Android TV will require App Bundles in 2023, expected to reduce app size by 20%

Android TV will be less greedy for storage in the future. Google has announced that Android’s space-saving app file format, Android App Bundles (AAB), will finally be standard on Android TV. By May 2023, which is six months from now, Google will require all Android TV apps to switch to the new file format, which can reduce app storage requirements by 20%.

Storage for Android TV is always difficult because hardware manufacturers want to make smart TV and set-top-box hardware as cheap as possible, and that often means shipping with a minimal amount of storage. Google says that “in 2022, smartphones often have a minimum storage size of 64GB, but smart TVs average just 8GB.” Google itself is actually a big offender here, with Google Chromecast shipping Google TV with just 8GB of storage. That’s nowhere near enough, and many people run out of storage space on their new Chromecast with only the bare minimum of content apps installed. There are 10,000 apps for Android TV, with some of the biggest reaching 10GB+, but most Android TV users can’t install them.

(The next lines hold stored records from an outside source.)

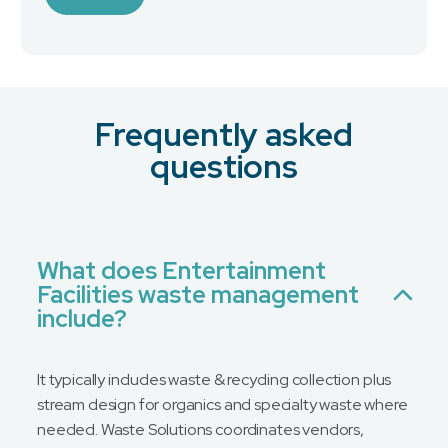
Industry
Frequently asked
What is your preferred contact method?
*
questions
Email
Phone
No Preference
What does Entertainment
Facilities waste management
Message
include?
It typically includes waste & recycling collection plus
stream design for organics and specialty waste where
needed. Waste Solutions coordinates vendors,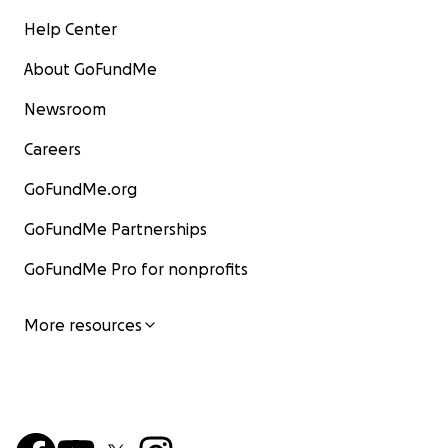
Help Center
About GoFundMe
Newsroom
Careers
GoFundMe.org
GoFundMe Partnerships
GoFundMe Pro for nonprofits
More resources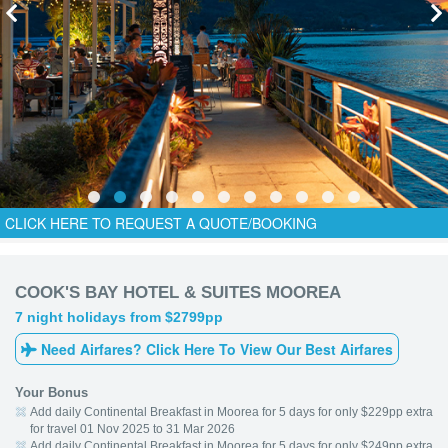
CLICK HERE TO REQUEST A QUOTE/BOOKING
COOK'S BAY HOTEL & SUITES MOOREA
7 night holidays from $2799pp
Need Airfares? Click Here To View Our Best Airfares
Your Bonus
Add daily Continental Breakfast in Moorea for 5 days for only $229pp extra
for travel 01 Nov 2025 to 31 Mar 2026
Add daily Continental Breakfast in Moorea for 5 days for only $249pp extra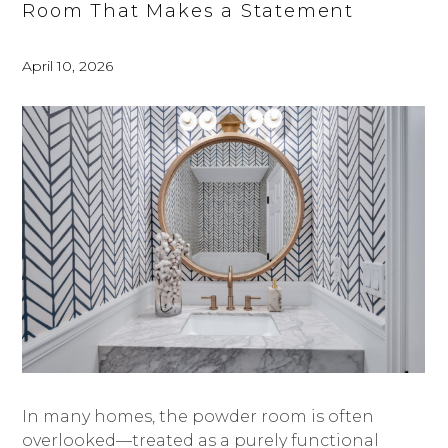
Room That Makes a Statement
April 10, 2026
In many homes, the powder room is often
overlooked—treated as a purely functional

Android App Bundles won’t be a magic wand for poorly designed devices with insufficient storage, but every little bit will help. Android App Bundles were announced with Android 9 in 2018 as a way to save device storage space by breaking up an app into modules, rather than one big monolithic APK (the old Android app format) with as much data as possible . Android apps support tons of different languages, display resolutions, and CPU architectures, but each individual device only needs to select a few of these options to work. Android App Bundles integrate with the Play Store to create a dynamic delivery system for each module. Your phone tells the Play Store what modules it needs, and Google’s servers have bundled an appropriate package and sent it to your device. It’s even possible for developers to move some less-used app features into a package that can be downloaded on the fly if a user needs it.

App bundles basically shift a lot of app packaging responsibilities to the cloud, especially to the Google cloud, which causes quite a lot of Google lock-ins. Developers have to upload the app’s signing keys and code base to Google’s servers, which are now responsible for compiling its apps into more than 100 modules. The Play Store is now responsible for detecting what a phone needs to deliver those modules on the fly. But even if a third-party app store could replicate all of this, there’s a good chance developers aren’t interested in trusting a million different app stores with their signing keys.

Google claims that Android App Bundles average around 20% space savings over a monolithic APK, which will be a big help for these storage-hungry devices. From 2021 they are the required standard for phones and tablets and in six months, TV apps will also have to use them. Developers who don’t get around to it will have their TV apps hidden from search, so they better get to work! Google estimates that “in most cases it will take an engineer about three days to migrate.”